That's one step ahead. How did you decide to trust the individual ? Do you mind sharing your terms of agreement. Very helpful.
Just a thought how about Steemit facilitates the transactions with an algorithm ?
Here is my thought on how it should work
- A and B decide to signup a deal and open up a new deal
- A and B decide on the terms and agree upon the same. If one of them denies, the deal is called off. Both get enough amount of time to agree to the deal terms. #FirstMutualAgreement
- Both act on the transaction where the amount is locked for certain time. #SecondMutualAgreement
- After verifying the transaction both of them confirm the deal only after which the money is transferred. #ThirdMutualAgreement
Now I am confused if this is still centralized or decentralized. Experts please comment.
If you read this article carefully, and the other articles in this series linked near the beginning, you can learn a lot of the details and the thinking that went into these transactions. Thus far, all have been quite successful, but it does take a level of trust at this point.
However, the sequence you describe fairly closely pictures a transaction that could be facilitated with an automated escrow service. I believe such a service could be encoded fairly readily. I am beginning to learn more about working with and coding for Steemit, and if no one else creates such an automated service, perhaps I will eventually get around to it.
I think trust is why we want a decentralized platform. I don't trust the banks even a penny. Also I think fees would be required to facilitate these transactions. Will have to think of an innovative way to keep it free.
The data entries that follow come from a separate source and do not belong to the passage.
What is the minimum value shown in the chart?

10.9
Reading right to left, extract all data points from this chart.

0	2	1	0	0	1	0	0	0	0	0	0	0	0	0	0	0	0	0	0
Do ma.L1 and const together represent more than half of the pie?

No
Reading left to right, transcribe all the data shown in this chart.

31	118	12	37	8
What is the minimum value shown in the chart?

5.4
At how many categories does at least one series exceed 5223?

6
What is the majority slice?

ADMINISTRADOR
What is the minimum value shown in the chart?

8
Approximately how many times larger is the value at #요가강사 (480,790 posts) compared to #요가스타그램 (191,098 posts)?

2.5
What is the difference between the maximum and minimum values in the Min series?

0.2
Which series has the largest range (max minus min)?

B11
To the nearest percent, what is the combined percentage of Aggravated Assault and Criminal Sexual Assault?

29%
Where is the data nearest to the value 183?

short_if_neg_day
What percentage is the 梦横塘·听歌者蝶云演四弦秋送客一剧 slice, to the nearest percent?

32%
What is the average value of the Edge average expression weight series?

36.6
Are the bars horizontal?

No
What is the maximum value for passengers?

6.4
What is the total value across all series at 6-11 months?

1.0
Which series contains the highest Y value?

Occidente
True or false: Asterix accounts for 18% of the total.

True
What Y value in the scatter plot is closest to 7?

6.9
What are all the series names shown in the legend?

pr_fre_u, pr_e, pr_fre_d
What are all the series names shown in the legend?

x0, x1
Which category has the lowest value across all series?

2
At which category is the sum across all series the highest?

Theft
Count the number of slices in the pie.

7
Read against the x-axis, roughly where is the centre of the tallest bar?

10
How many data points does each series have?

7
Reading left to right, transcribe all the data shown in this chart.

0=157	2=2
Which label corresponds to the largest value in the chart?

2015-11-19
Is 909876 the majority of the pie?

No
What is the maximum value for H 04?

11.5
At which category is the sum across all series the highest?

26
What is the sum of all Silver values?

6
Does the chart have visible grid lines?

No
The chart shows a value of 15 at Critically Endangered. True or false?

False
Contributing towards coding for Steemit, that's an interesting point you brought in. I'm a software developer myself and pretty passionate towards contributing towards the blockchain world. Can you help me understand the technology stack required.
I can't help you much yet....
Other than to point you to my recent article on creating the latest version of my Steemit Library. In that article, you'll find references and information about SteemSQL, which along with Python will give you quite a lot of access to the Steemit blockchain.
Steem web resources blog. I'll go through it over the weekend.
That's not the one I meant, but that probably has a lot of good info also.